In [2]:
import pandas as pd
from sklearn.decomposition import PCA
import numpy as np
import matplotlib.pyplot as plt

### Helper Functions

In [3]:
def loadData(file):
    data = pd.read_csv(file)
    print('Raw shape: ',data.shape)
    data['Date'] = pd.to_datetime(data.Date)
    print('Days: ',len(set(data.Date)))
    return data

In [4]:
def getTimeSeries(df):
    table = pd.pivot_table(df, values='vehicle_count', index=['Date','Hour'],
                    columns=['DOLocationID'], aggfunc=np.sum, fill_value=0)
    return table

In [5]:
def zscoreNormalizeSpatial(matrix):
    for i in range(matrix.shape[0]):
        matrix[i, :] = (matrix[i, :] - matrix[i, :].mean()) / (matrix[i, :].std()+1e-10)
        
    return matrix

In [6]:
def getPCAFeatures(matrix, n=10):
    pca = PCA(n_components=n)
    pca.fit(matrix)
    reducedMatrixPCA = pca.transform(matrix)
    reducedMatrixPCA.shape

    reducedDict = {str(i+1):reducedMatrixPCA[:,i] for i in range(reducedMatrixPCA.shape[1])}
    reducedDf = pd.DataFrame(reducedDict)
    reducedDf.index = data.index
    return reducedDf

In [26]:
def getPCACost(matrix, n=10):
    pca = PCA(n_components=n)
    pca.fit(matrix)
    reducedMatrixPCA = pca.transform(matrix)
    reconMatrixPCA = pca.inverse_transform(reducedMatrixPCA)
    reconCost = np.sum(reconMatrixPCA - matrix, axis=1)

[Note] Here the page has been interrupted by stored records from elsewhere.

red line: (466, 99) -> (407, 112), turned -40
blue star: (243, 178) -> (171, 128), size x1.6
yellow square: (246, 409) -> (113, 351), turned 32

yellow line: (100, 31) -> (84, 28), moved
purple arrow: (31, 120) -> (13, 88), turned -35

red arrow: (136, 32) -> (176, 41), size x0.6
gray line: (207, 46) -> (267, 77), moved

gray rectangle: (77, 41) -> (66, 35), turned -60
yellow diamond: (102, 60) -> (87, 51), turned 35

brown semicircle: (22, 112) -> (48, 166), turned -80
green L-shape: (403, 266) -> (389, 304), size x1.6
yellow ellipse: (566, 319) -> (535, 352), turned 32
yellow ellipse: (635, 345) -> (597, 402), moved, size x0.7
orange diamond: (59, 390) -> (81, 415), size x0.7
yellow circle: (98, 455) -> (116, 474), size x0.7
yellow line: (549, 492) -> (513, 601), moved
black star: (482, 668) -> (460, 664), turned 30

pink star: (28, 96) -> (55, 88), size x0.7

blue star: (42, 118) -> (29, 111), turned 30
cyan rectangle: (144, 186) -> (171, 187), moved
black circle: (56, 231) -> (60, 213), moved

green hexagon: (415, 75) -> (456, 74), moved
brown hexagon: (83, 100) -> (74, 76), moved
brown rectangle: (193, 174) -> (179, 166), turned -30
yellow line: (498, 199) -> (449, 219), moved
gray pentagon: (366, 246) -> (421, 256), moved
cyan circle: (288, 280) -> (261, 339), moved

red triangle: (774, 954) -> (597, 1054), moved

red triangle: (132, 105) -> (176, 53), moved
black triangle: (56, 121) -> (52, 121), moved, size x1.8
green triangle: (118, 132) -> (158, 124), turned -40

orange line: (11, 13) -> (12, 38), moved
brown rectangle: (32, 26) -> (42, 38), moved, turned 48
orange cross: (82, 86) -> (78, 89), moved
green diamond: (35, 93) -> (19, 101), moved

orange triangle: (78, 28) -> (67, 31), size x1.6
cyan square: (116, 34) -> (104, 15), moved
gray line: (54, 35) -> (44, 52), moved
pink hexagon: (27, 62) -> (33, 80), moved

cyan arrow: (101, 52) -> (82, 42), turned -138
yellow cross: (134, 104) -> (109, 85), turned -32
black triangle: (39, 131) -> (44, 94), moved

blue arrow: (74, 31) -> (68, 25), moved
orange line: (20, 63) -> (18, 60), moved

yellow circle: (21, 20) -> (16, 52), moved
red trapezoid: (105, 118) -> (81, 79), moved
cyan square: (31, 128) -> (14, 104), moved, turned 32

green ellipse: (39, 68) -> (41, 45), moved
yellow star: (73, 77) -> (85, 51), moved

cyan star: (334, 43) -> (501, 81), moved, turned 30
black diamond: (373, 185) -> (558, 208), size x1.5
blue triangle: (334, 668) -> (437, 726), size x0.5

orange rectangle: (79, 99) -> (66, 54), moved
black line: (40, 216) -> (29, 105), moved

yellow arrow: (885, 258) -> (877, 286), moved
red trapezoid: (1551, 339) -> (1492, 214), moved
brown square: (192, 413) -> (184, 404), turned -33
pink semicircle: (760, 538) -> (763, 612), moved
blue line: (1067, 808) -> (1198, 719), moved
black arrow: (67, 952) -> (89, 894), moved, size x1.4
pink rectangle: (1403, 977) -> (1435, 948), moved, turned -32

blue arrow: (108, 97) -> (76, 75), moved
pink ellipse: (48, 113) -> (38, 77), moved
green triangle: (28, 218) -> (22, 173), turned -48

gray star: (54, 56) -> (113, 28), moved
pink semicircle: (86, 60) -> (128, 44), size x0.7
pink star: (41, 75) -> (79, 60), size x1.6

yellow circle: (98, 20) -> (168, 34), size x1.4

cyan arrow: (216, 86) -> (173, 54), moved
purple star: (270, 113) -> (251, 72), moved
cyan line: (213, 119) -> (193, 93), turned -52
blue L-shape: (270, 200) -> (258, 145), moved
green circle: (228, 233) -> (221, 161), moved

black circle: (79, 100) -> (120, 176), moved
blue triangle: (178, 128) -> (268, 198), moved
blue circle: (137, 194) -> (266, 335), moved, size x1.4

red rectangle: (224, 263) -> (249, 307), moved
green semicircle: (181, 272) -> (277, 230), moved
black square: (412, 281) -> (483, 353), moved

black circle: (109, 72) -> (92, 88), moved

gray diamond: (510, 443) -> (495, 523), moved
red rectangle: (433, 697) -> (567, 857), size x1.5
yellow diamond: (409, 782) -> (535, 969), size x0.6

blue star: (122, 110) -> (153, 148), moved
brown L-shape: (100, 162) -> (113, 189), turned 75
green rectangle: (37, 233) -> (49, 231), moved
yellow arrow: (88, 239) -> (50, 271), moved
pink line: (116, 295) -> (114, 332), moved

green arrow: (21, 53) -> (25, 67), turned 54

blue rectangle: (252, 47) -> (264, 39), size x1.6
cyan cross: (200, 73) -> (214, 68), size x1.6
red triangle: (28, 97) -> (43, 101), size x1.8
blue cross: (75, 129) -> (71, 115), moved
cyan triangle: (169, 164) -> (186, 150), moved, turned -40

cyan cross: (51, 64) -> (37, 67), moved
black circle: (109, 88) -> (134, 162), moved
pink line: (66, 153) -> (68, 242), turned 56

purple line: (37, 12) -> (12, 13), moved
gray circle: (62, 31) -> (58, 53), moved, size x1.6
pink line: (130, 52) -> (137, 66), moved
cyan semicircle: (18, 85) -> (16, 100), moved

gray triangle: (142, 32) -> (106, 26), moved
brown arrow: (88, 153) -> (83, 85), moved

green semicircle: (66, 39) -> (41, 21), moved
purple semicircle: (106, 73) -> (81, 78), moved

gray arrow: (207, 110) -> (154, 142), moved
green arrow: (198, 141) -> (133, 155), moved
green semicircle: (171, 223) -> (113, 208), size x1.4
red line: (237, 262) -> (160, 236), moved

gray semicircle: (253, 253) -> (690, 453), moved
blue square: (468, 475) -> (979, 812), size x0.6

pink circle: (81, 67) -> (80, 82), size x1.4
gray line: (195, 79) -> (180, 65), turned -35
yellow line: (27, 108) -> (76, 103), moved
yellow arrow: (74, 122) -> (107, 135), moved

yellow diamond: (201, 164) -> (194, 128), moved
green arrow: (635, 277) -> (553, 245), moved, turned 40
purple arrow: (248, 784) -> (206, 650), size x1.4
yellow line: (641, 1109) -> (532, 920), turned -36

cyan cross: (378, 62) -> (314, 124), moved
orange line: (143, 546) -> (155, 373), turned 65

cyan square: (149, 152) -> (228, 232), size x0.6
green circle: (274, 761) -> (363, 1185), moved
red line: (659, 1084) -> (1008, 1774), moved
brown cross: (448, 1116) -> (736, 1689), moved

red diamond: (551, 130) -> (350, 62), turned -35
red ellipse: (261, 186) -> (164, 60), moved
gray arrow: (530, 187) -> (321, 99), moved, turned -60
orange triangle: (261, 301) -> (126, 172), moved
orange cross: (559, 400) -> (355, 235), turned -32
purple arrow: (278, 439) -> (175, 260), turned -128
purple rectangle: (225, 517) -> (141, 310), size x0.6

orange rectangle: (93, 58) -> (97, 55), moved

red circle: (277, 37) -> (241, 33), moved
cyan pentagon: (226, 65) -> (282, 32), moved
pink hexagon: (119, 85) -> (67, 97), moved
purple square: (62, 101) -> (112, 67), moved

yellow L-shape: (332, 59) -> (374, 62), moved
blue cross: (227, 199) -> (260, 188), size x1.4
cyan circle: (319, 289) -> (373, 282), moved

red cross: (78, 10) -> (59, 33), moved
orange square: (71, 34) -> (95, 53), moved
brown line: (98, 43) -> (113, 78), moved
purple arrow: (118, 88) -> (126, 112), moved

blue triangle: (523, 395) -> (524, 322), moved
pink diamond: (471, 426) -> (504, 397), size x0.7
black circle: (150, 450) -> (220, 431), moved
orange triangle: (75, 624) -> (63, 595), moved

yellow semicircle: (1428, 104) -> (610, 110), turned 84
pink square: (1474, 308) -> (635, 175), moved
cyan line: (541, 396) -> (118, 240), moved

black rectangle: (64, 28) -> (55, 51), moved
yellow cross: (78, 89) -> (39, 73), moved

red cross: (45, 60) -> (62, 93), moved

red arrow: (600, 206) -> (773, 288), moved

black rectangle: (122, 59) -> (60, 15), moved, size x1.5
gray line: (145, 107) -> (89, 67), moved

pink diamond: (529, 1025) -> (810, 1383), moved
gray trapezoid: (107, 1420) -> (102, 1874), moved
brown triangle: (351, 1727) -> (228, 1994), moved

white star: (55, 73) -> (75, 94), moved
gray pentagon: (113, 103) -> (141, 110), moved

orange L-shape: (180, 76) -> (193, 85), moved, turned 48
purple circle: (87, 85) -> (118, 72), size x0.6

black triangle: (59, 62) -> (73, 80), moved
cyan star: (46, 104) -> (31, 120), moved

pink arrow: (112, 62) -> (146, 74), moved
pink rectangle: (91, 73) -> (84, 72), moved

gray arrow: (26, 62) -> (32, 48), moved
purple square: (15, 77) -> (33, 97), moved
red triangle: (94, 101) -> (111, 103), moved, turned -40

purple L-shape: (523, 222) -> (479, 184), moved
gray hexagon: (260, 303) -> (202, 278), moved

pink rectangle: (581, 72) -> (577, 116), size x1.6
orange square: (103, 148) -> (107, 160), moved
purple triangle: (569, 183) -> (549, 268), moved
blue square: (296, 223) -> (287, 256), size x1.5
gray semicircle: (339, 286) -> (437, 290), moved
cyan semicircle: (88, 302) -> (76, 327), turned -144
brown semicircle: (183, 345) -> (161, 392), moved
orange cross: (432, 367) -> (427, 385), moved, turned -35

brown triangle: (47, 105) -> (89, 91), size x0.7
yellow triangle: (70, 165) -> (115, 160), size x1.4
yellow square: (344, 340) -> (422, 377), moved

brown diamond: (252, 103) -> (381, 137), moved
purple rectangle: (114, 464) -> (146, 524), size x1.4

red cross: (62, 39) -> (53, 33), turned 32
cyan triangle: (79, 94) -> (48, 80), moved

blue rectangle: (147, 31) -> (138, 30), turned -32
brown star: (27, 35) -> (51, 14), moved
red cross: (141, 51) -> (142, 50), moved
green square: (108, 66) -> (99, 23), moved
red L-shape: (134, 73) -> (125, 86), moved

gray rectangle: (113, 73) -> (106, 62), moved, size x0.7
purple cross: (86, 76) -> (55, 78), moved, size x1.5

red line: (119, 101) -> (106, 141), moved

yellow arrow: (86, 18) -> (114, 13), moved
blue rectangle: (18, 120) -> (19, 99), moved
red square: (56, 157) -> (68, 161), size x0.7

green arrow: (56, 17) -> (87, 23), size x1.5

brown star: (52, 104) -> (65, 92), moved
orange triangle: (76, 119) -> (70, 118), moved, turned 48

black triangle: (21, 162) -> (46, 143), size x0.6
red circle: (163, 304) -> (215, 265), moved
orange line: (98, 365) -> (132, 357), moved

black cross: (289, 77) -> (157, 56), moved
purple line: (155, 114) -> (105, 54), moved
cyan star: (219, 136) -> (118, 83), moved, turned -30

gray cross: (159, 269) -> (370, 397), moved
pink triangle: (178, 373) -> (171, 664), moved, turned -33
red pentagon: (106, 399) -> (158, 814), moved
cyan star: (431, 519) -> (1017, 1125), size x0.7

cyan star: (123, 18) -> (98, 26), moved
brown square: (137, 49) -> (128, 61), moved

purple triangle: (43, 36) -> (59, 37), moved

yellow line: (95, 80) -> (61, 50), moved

    reducedDict = {'rec_cost':reconCost}
    reducedDf = pd.DataFrame(reducedDict)
    reducedDf.index = data.index
    return reducedDf

#### Preparing Data

In [12]:
file = '/home/urwa/Documents/Projects/NYU Remote/project/data/JfkVehiceByHour.csv'

In [13]:
data = loadData(file)

Raw shape:  (4520160, 4)
Days:  730


In [14]:
data = getTimeSeries(data)

In [15]:
matrix = data.values

### Normalization

In [16]:
matrix = zscoreNormalizeSpatial(matrix)
matrix.shape

(17520, 258)

In [27]:
recCost = getPCACost(matrix,n=100)

In [28]:
recCost.head()

Unnamed: 0_level_0,Unnamed: 1_level_0,rec_cost
Date,Hour,Unnamed: 2_level_1
2017-01-01,0,1.368361
2017-01-01,1,1.787756
2017-01-01,2,-3.20123
2017-01-01,3,-11.87914
2017-01-01,4,-0.050818


In [29]:
recCost.to_csv('PCA_recon_cost_features.csv')